Sabato 9 Novembre 2019

Ventisette anni di scontri religiosi: a questo la Corte suprema indiana ha messo fine con una sentenza storica. Del resto, si spiega in ambienti diplomatici, la Costituzione dell'India garantisce a tutte le comunità religiose pari libertà di fede e credo.

Così i magistrati indiani all'unanimità hanno infatti dato l'okay alla costruzione di un tempio indù a Ayodhya, nell'Uttar Pradesh, su un terreno conteso da induisti e musulmani, ponendo così fine alla disputa riguardo alla proprietà. La Corte ha deciso inoltre che i musulmani avranno un altro appezzamento di terra per costruire una moschea.

La disputa sul tempio di Ayodhya risale al dicembre 1992, quando nazionalisti indù presero d'assalto e distrussero la moschea Babri Masjid, costruita nel 1528, sostenendo che usurpava un luogo precedentemente consacrato al dio Rama. Ne scaturirono scontri interreligiosi che in  due giorni portarono alla morte di oltre mille persone. La Corte Suprema fu coinvolta nella disputa sulla proprietà del terreno, contesa tra una congregazione religiosa induista che sostiene di esistere da prima dell'arrivo dei conquistatori Moghul, e gli esponenti musulmani che, al contrario, rivendicano che dal XVI secolo quell'area appartiene a loro.

La sentenza, letta questa mattina dal presidente Ranjan Gogoi, che il 17 novembre lascerà l'incarico, annulla la precedente decisione dell'Alta Corte di Allahabad che aveva tripartito il terreno, assegnando un terzo agli hindù, e gli altri due terzi a due diverse fondazioni islamiche. La Corte ha affermato che gli attacchi subiti dalla Moschea di Babri Masjid nel 1934, nel '49, e la definitiva demolizione nel 1992 sono stati contro la legge e da condannare. La decisione dei magistrati, in definitiva, si basa sulla convinzione che l'area su cui nel 1500 venne costruita la Moschea, non fosse «vergine» o deserta: i magistrati hanno argomentato che è evidente che per gli hindù la città sia il luogo di nascita del dio Rama, e che molti di loro ritengono che il dio sia nato nel punto che si trovava esattamente sotto la cupola della moschea distrutta. I giudici hanno aggiunto che esiste una quantità di reperti archeologici di stile induisti che precedono la costruzione della moschea e sostenuto che nessuno, né gli hindù, né i musulmani hanno saputo spiegare come fosse stata utilizzata l'area tra il 1200 e il 1500, e che, infine, i musulmani non sono stati in grado di dimostrare il loro possesso sulla proprietà contesa in modo unitario.

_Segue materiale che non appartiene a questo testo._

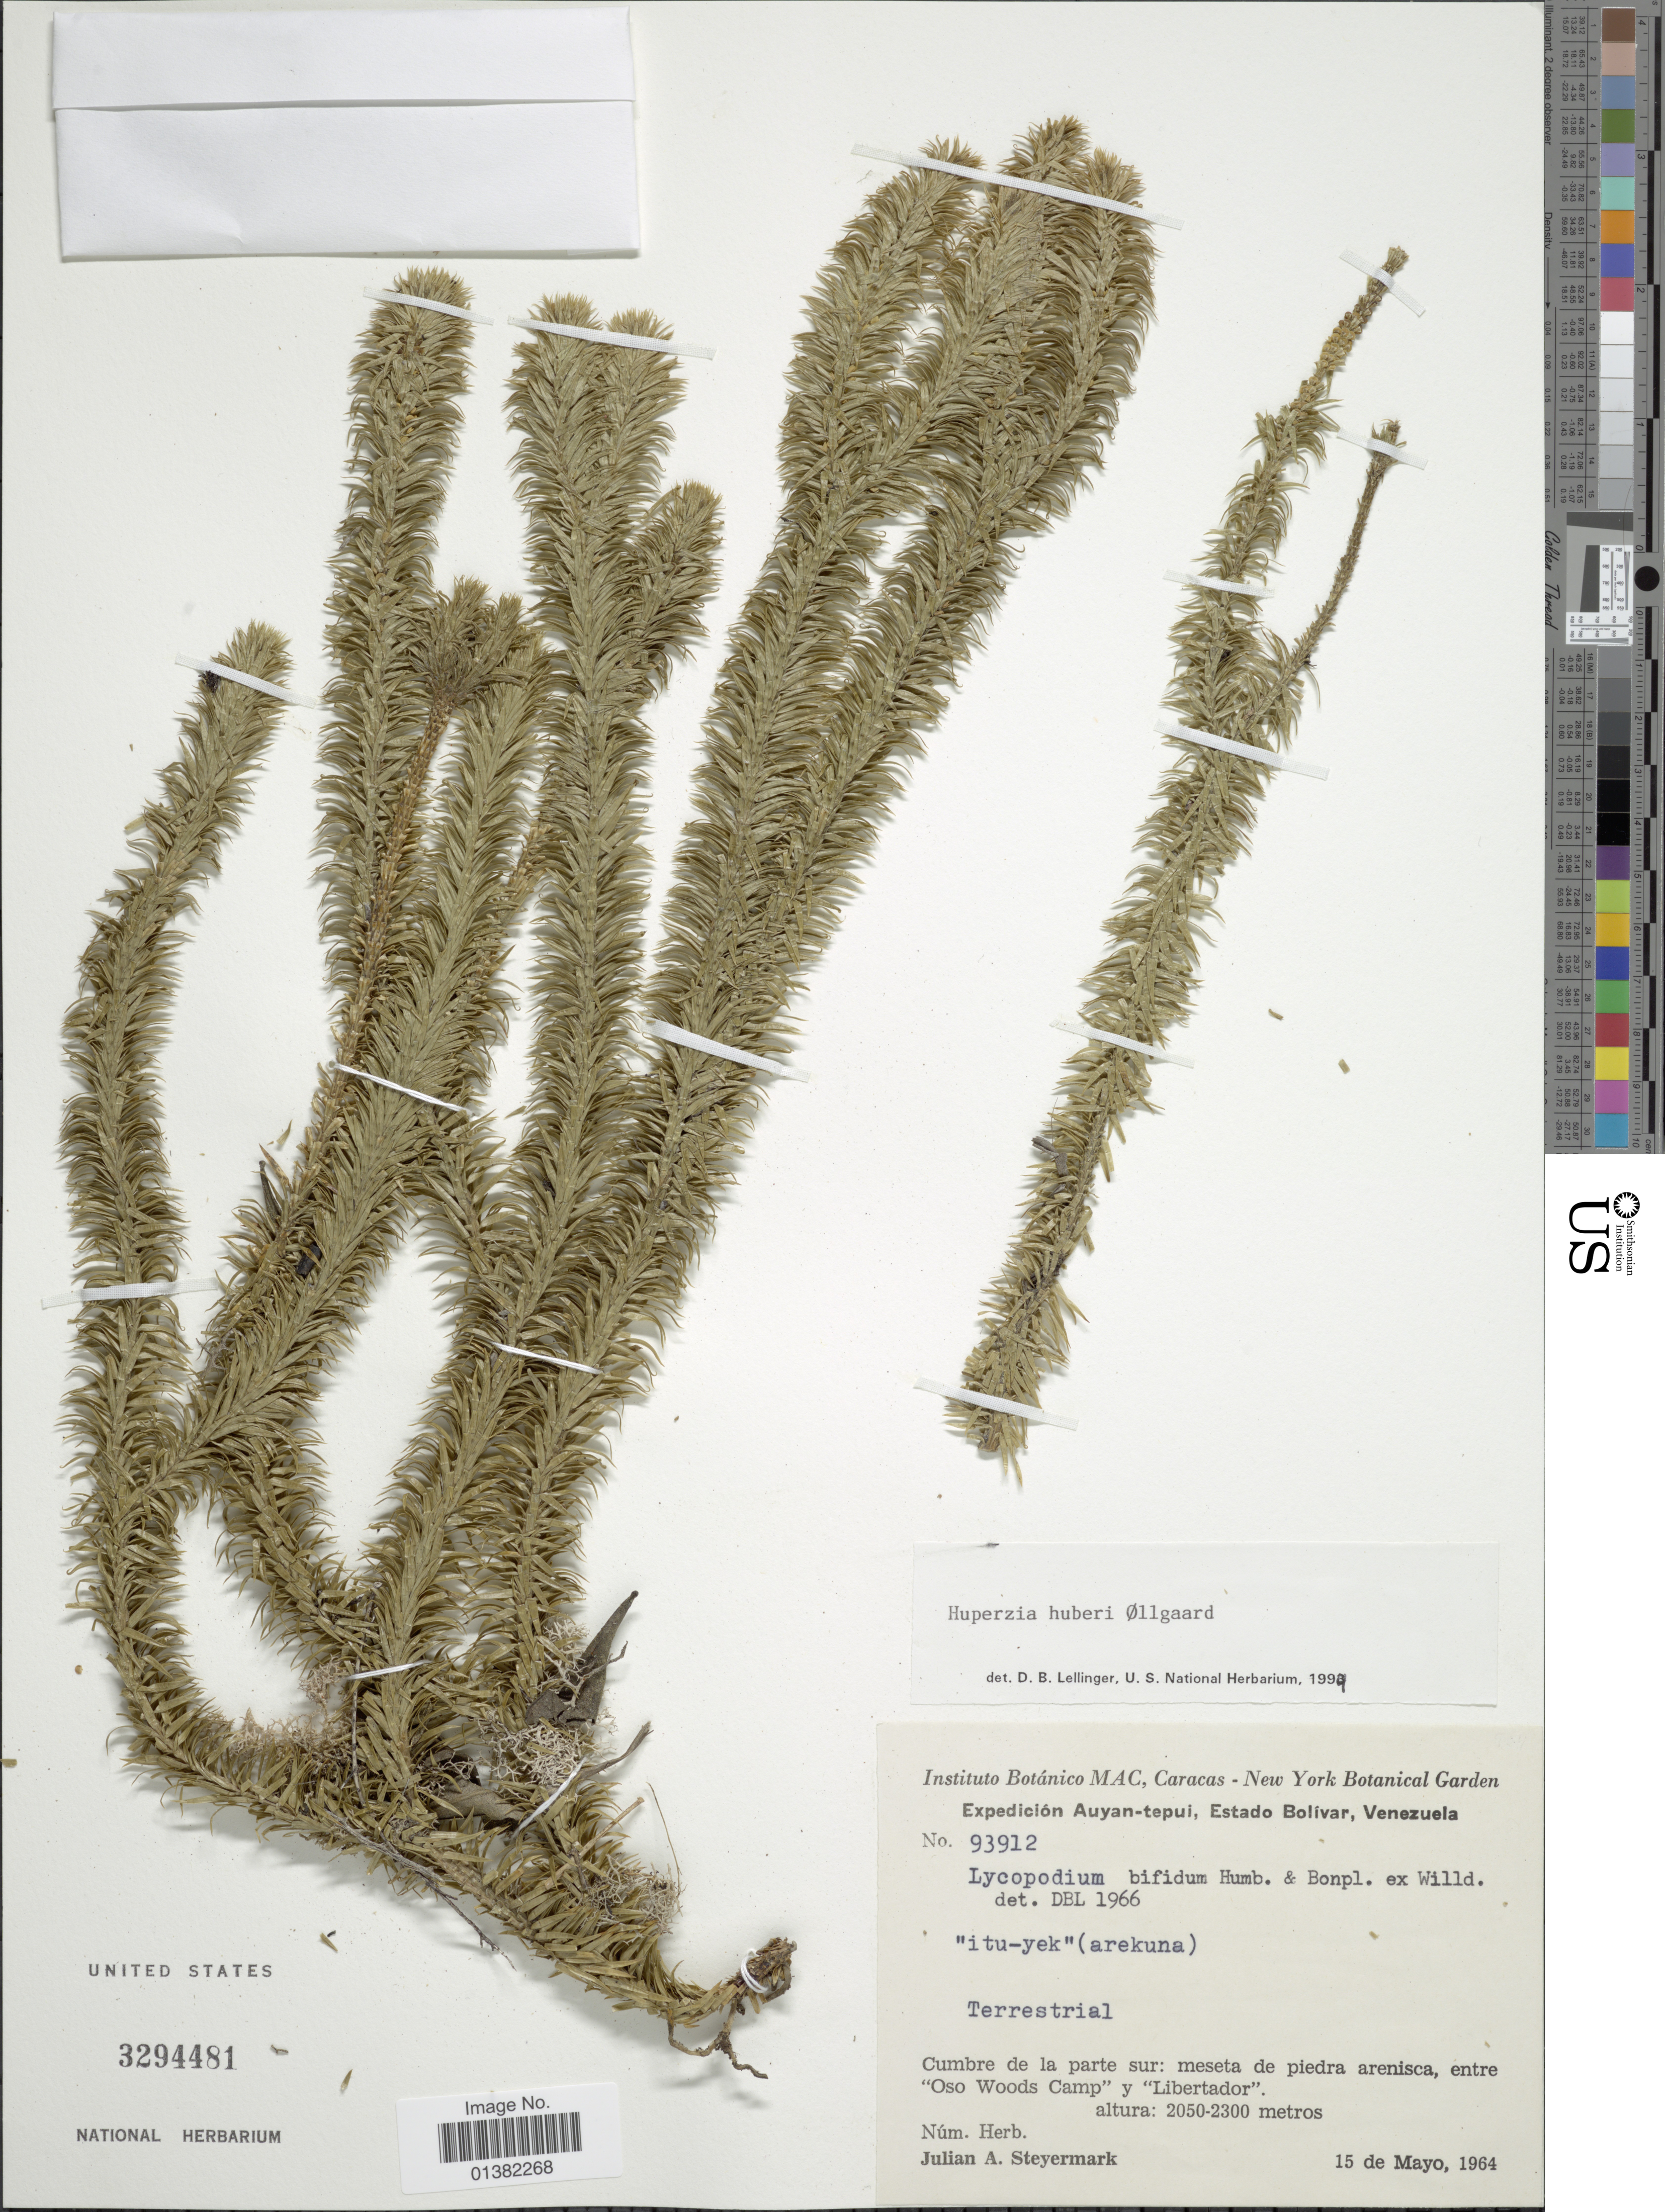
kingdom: Plantae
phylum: Tracheophyta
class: Lycopodiopsida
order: Lycopodiales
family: Lycopodiaceae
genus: Phlegmariurus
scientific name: Phlegmariurus huberi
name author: (B. Øllg.) B. Øllg.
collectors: J. Steyermark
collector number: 93912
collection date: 1964-05-15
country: Venezuela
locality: Cumbre de la parte sur: meseta de piedra arenisca, entre "Oso Woods Camp" y "Libertador"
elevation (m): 2050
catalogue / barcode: US 3294481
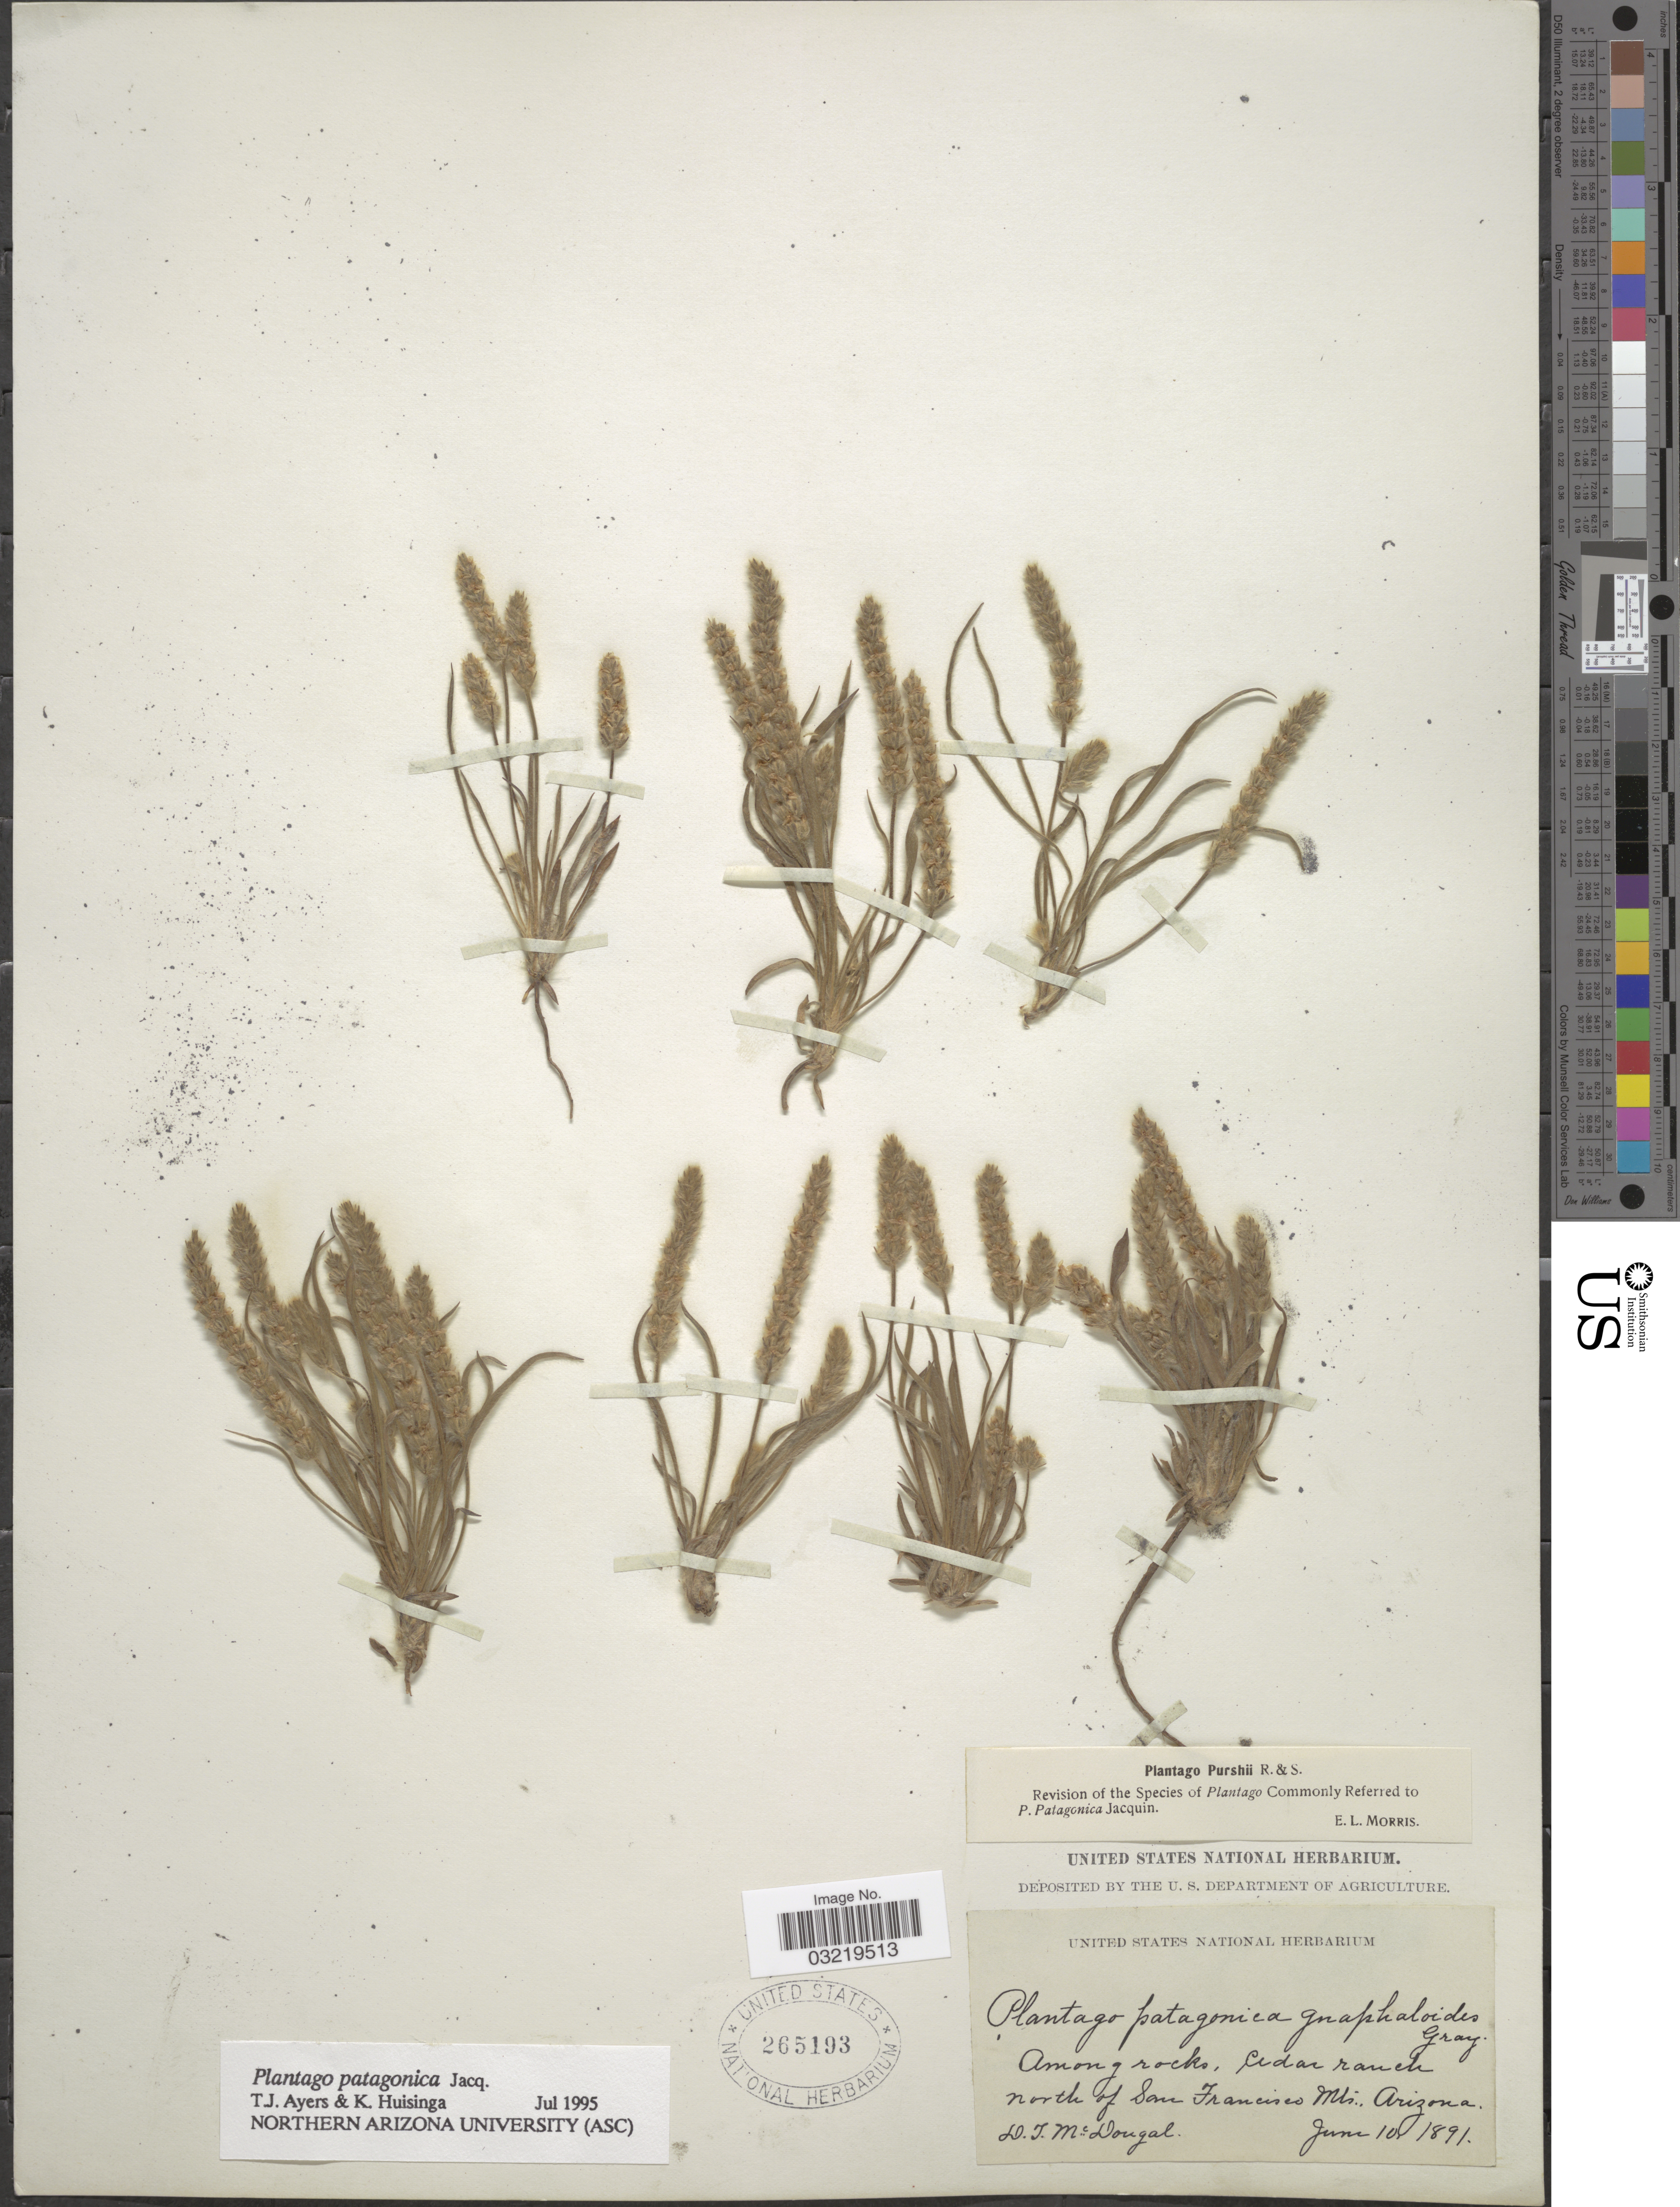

Milioni di indù hanno accolto il verdetto come una vittoria e stanno festeggiando con cerimonie religiose in tutta l' India: ingenti misure di sicurezza erano state prese nelle ultime ore nella città di Ayodhya e in tutto lo Stato dell'Uttar Pradesh per evitare disordini. Il premier Narendra Modi ha commentato in una serie di tweet che il verdetto ribadisce «l'equilibrio, l'indipendenza e l'equità del nostro sistema giudiziario». «La decisione non deve essere vista da nessuno come una vittoria o una sconfitta, l'armonia deve prevalere». 

Si spiega in ambienti legati al diritto internazionale che la Costituzione dell'India garantisce a tutte le comunità religiose pari libertà di fede e credo. E inoltre che l'India ha un potere giudiziario indipendente e che questa indipendenza fa parte della struttura di base della Costituzione. È, insomma, convinzione dell'amministrazione di New Delhi che gli indiani di tutte le fedi e comunità rispettino il giudizio, sottolineando la tradizione indiana di amicizia, unità e armonia.